The Telluride Film Festival is the start of my new year, when everything becomes new and exciting again. There is promise in the air and I tell myself to be completely open to any film. It’s easier said than done to put cynicism aside but TFF truly puts on a grand show- conjuring theaters from public spaces and decorating them entrancingly with constellations or remote cinematic references. For 3 and a half days I venture into an celluloid driven trance of swirling thoughts. This is my 7th year in attendance and 6th year working to help build up theaters in the month before the Labor Day weekend festivities. I’ll be coming back for the rest of my life. It’s a cinephilic Shangri-La, where people come to fully immerse themselves in the grandeur of the mountains while taking in what could (and often are) the best movies of the year.
Kicking off the festival at the end of the day was “The Feed” – a catered dinner for staff, stars, filmmakers and patrons that shuts down main street. The free food and drink sets a happy and receptive tone for the festival that lays down the law that you are amongst friends. It encourages everyone to talk, relax and above all to be receptive to one another and the films. Everything is casual and there are no flash-bulbs of the paparazzi. We are all here to talk seriously about film and how it affects us.
Hyde Park on Hudson, starring Bill Murray and local Laura Linney (she fell for her festival driver the year she was a tributee here) premiered in Elks Park last night, a free outdoor cinema framed by the silhouette of the box canyon mountains. Everyone huddled close in the cold to be charmed and swept away. The story follows the long unknown story of a love affair between an ailing FDR and a distant cousin as he prepares to entertain the British monarchy on their trip to America. Unfortunately, while Murray and Linney give nuanced, clearly well researched performances, the movie is underwhelming. It is so quiet with the treatment of its relationships that it is difficult to get worked up about FDR’s complicated love life.
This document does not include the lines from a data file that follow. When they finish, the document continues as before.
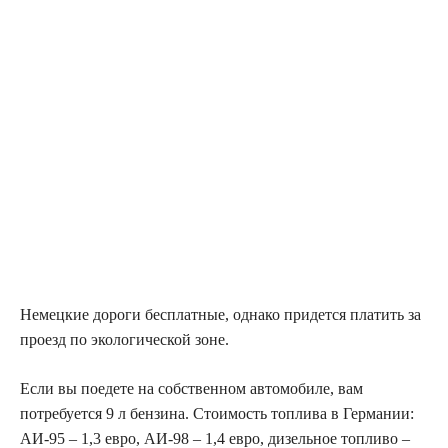
Немецкие дороги бесплатные, однако придется платить за
проезд по экологической зоне.
Если вы поедете на собственном автомобиле, вам
потребуется 9 л бензина. Стоимость топлива в Германии:
АИ-95 – 1,3 евро, АИ-98 – 1,4 евро, дизельное топливо –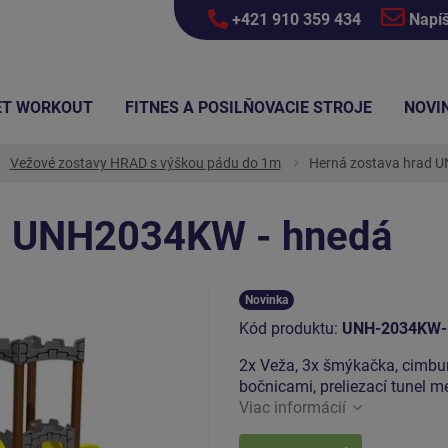
+421 910 359 434
Napí
ET WORKOUT
FITNES A POSILŇOVACIE STROJE
NOVI
Vežové zostavy HRAD s výškou pádu do 1m
Herná zostava hrad 
ad UNH2034KW - hnedá
Novinka
Kód produktu:
UNH-2034KW-
2x Veža, 3x šmýkačka, cimbur
bočnicami, preliezací tunel m
Viac informácií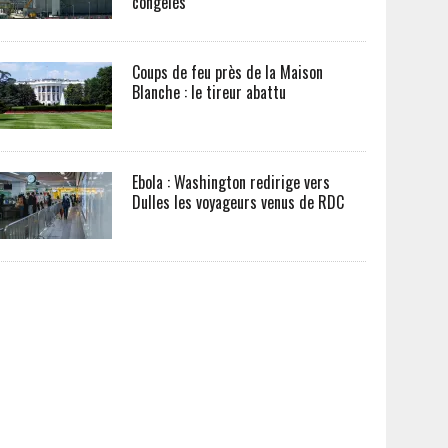
congelés
Coups de feu près de la Maison
Blanche : le tireur abattu
Ebola : Washington redirige vers
Dulles les voyageurs venus de RDC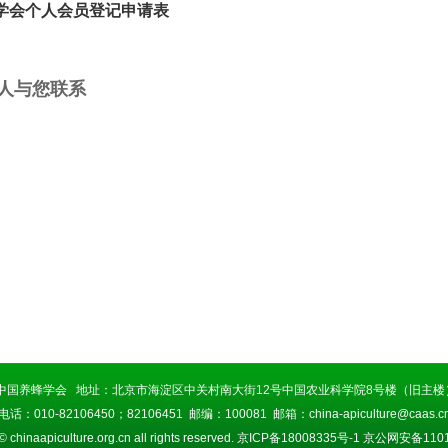
学会个人会员登记申请表
人与您联系
中国养蜂学会 地址：北京市海淀区中关村南大街12号中国农业科学院8号楼（旧主楼）
电话：010-82106450；82106451 邮编：100081 邮箱：china-apiculture@caas.c
© chinaapiculture.org.cn all rights reserved.
京ICP备18008335号-1
京公网安备11010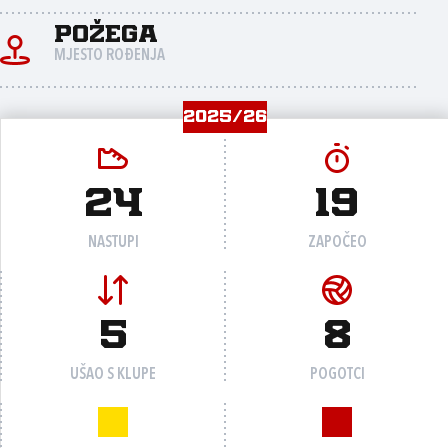
Požega
MJESTO ROĐENJA
2025/26
24
19
NASTUPI
ZAPOČEO
5
8
UŠAO S KLUPE
POGOTCI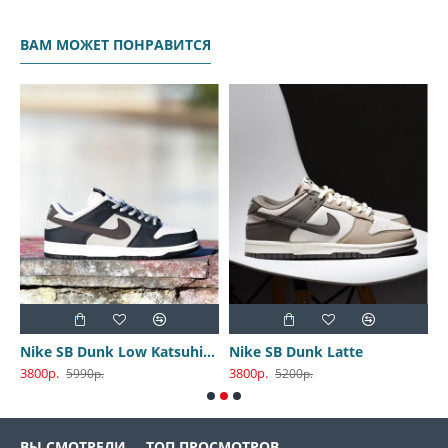
ВАМ МОЖЕТ ПОНРАВИТСЯ
Nike SB Dunk Low Katsuhiro Otomo
Nike SB Dunk Latte
3800р.
3800р.
3
5990р.
5200р.
ВЫ СМОТРЕЛИ
ТОП ПРОСМОТРОВ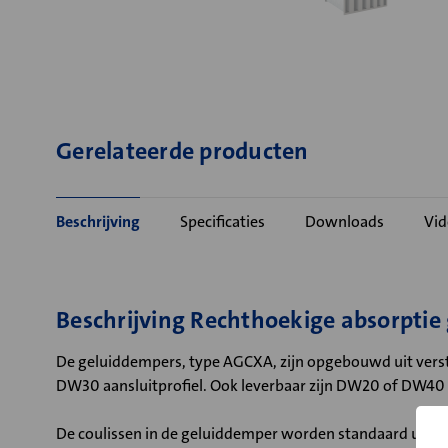
Gerelateerde producten
Beschrijving
Specificaties
Downloads
Vid
Beschrijving Rechthoekige absorpti
De geluiddempers, type AGCXA, zijn opgebouwd uit verste
DW30 aansluitprofiel. Ook leverbaar zijn DW20 of DW40 a
De coulissen in de geluiddemper worden standaard uitg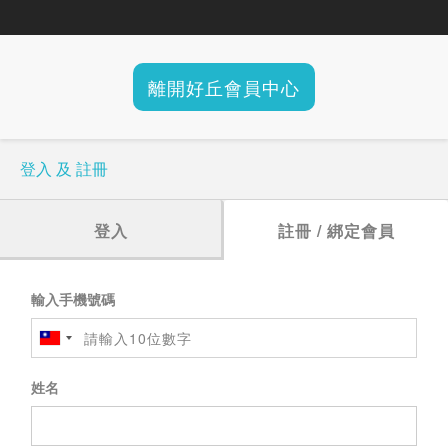
離開好丘會員中心
登入 及 註冊
登入
註冊 / 綁定會員
輸入手機號碼
姓名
Where last year’s The King’s Speech (which premiered here) got to let go of some of it’s built up tension through cussing and a restrained impoliteness, Hyde Park seems to tip-toe around really letting itself go and become something people can get emotionally invested in.
Next in the park was prolific director/producer extraordinaire Roger Corman’s (one of this year’s tributees) The Masque of the Red Death – not his strongest Poe adaptation, but still entertaining, with its vivid colors and Vincent Price’s mesmerizing control of dialogue. His facial contortions alone can carry me through a middling movie. Corman’s other Poe movies- The Raven, The Pit and the Pendulum and The House of Usher (all also starring the one and only Price) all have much more of a touch of comedy to them and take pretty strong diversions from the material. This one from 1964 more or less treats the subject of madness and devotion to Satan seriously, but in Corman fashion there are low cut dresses and some seriously uncouth shots that predict how exploitative he would go with his low budget features in the following years.
Today I hope to see the conversation in the local court house of documentarian Errol Morris and the guest director of the festival Mr. Geoff Dyer, who is renowned for his book Zona in which he analyzes Tarkovsky’s Stalker. Additionally I’m going to try my best to get into Ben Affleck’s new directorial effort Argo.